Kooperation

Das allgemeine Schema für das Web-Business ist Kooperation bei der Erschließung von Zielgruppen. Aufgrund der natürlichen Informationsverbreitung, der Schnelligkeit und der direkten Interaktion kommt der Kooperation und der Zusammenarbeit im Internet ein höherer Einfluss auf den Erfolg zu, als im Offline Bereich – „vom Kampf zur Partnerschaft“ lautet der Leitfaden der erfolgreichen Internet-Akteure. Die Spielarten der digitalen Kooperation sind so facettenreich wie das Netz selbst und die in ihm tätigen Akteure. Kooperation ist sowohl zwischen Anbieter und Interessent notwendig, als auch zwischen verschiedenen Anbietern, die synergetisch harmonieren. Die erfolgreichsten Ergebnisse stellen sich ein, wenn beide Unternehmen dieselbe Zielgruppe mit unterschiedlichen oder ergänzenden Angeboten bewerben. Je mehr die jeweiligen Produkte im Wettbewerb zueinander stehen, desto fragiler ist eine Zusammenarbeit. Die gegenseitige Unterstützung kann auch auf einem konkreten Projekt beruhen, was diese Problematik etwas abschwächt.

Jeder Partner hat für sich die durchaus zutreffende Einschätzung eines großen, anonymen und kaum zu beeinflussenden Interessentenpools. Da das Internet als Nachfragemarkt mit vollständiger Information und hoher Flexibilität erlebt wird, ist die Kooperationsbereitschaft zwischen den Anbietern groß. Entsprechenden Angeboten stehen sie somit offen gegenüber. Die Bereitschaft zu kooperativen Aktionen ist bei gleich großen Partnern am meisten ausgeprägt.

In der praktischen Arbeit wird Marketing in Symbiosen entwickelt. Ergänzende Leistungen für die gleiche Zielgruppe werden in gemeinsamen Auftritten zusammengeführt. Dabei schließen die Partner nicht nur ihre Ideen zusammen, sondern auch ihre Kundengruppen. Eine gemeinsame Information über synergetische Leistungen wird an die Kunden adressiert. Jedem Partner wachsen damit neue Interessenten zu, die die Akquisitionsbasis erhöhen. Dieses Potenzial schickt er durch den Konversionsprozess und hat am Ende mehr Kunden und mehr Mitglieder für die nächste Partnerschaft. So arbeitet sich der geübte Marketingstratege jeweils in neuen, immer größeren Marketingkooperationen nach oben.

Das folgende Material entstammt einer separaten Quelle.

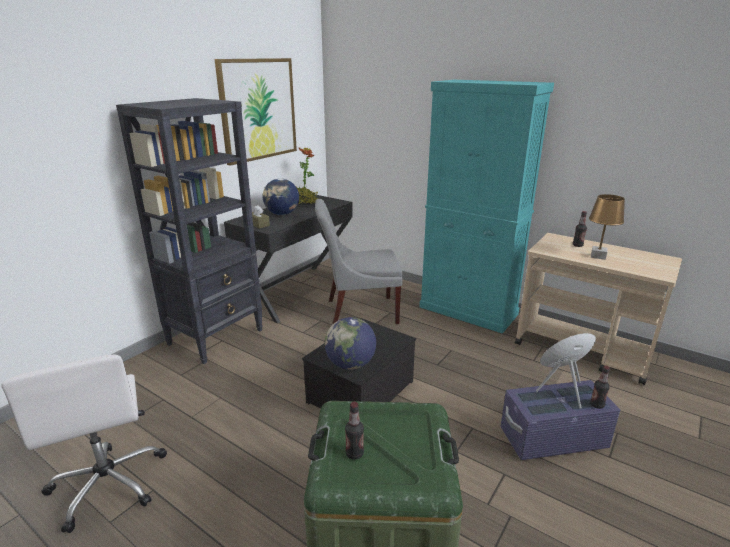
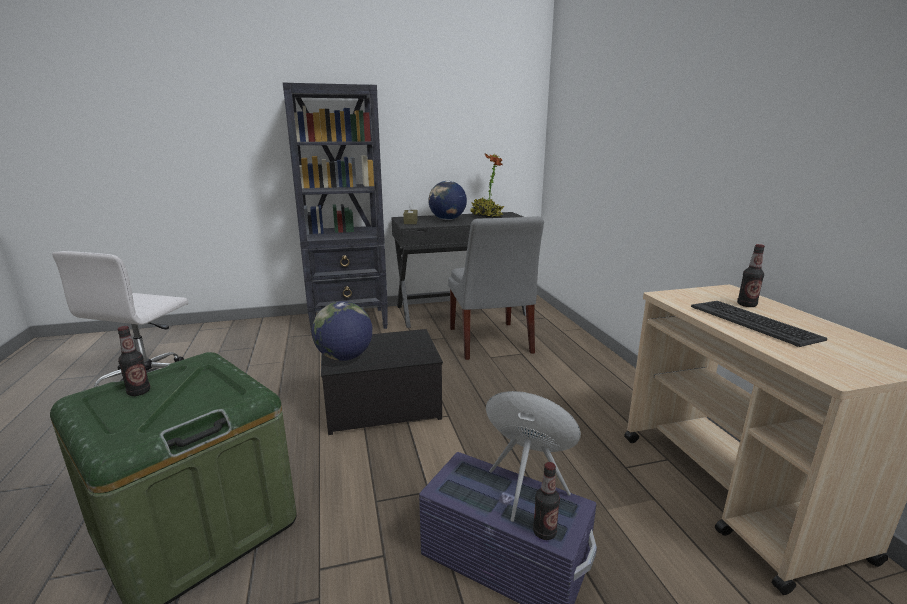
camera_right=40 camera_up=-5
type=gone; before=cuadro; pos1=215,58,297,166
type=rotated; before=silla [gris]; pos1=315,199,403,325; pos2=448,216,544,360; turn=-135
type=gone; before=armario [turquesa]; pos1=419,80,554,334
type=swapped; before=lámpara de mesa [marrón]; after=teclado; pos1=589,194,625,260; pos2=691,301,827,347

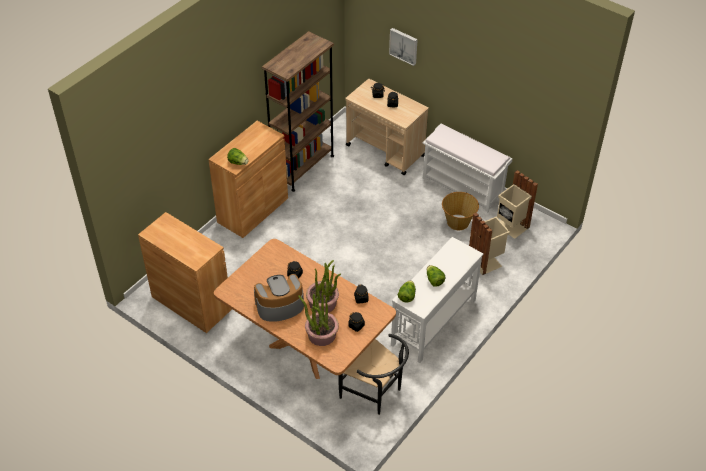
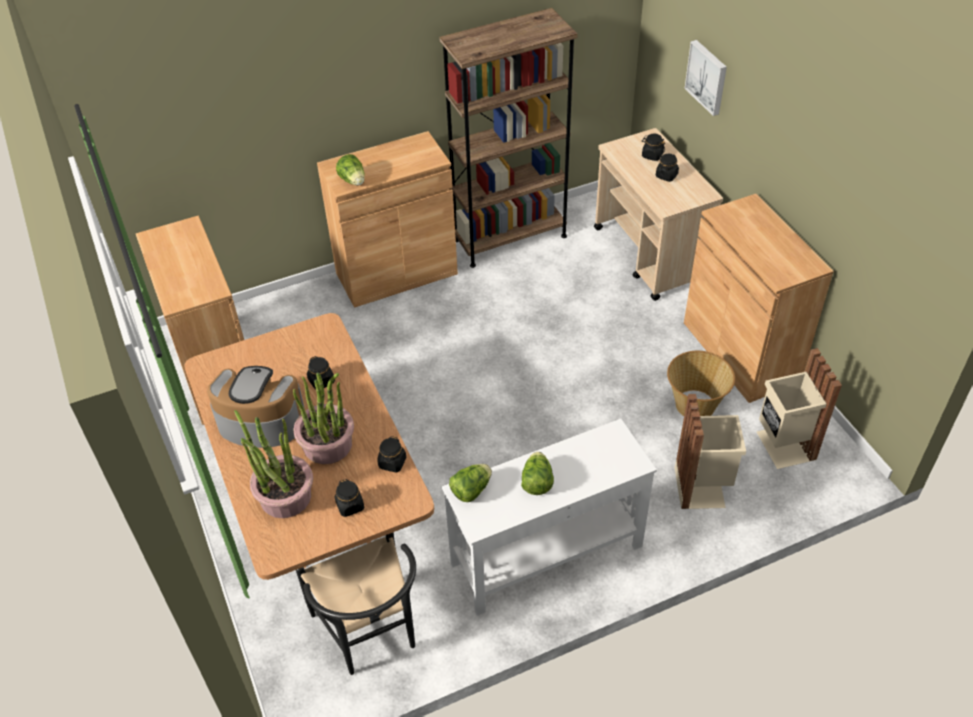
camera_right=30 camera_up=0
type=swapped; before=banco [blanco]; after=armario [marrón]; pos1=422,124,512,212; pos2=684,194,834,403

Online-Kooperationen erweisen sich bei langfristiger Tätigkeit als sehr erfolgreiche Strategie, solange sie für den Kunden zugänglich und kontrollierbar sind. Dazu bedarf es einer Voraussetzung: Vereinbarung aller beteiligten Partner, Zielsetzung realistisch gestalten, sowie Geduld und Ausdauer und ein bedeutendes Volumen. Diese Art von Marketing finanziert sich durch die Kooperation miteinander, durch ein Geben und Nehmen der Beteiligten. Ein fundamentaler Bestandteil jeder Partnerschaft ist die Bereitschaft, zu geben. Dabei handelt es sich um Informationen, Hinweise, Ratschläge oder Marketingkontakte. Dementsprechend wachsen die Kooperationschancen, die Empfehlungen, die vermittelten Mitglieder und damit letztlich auch die Zahl der Kunden, der Umsätze und der Gewinne.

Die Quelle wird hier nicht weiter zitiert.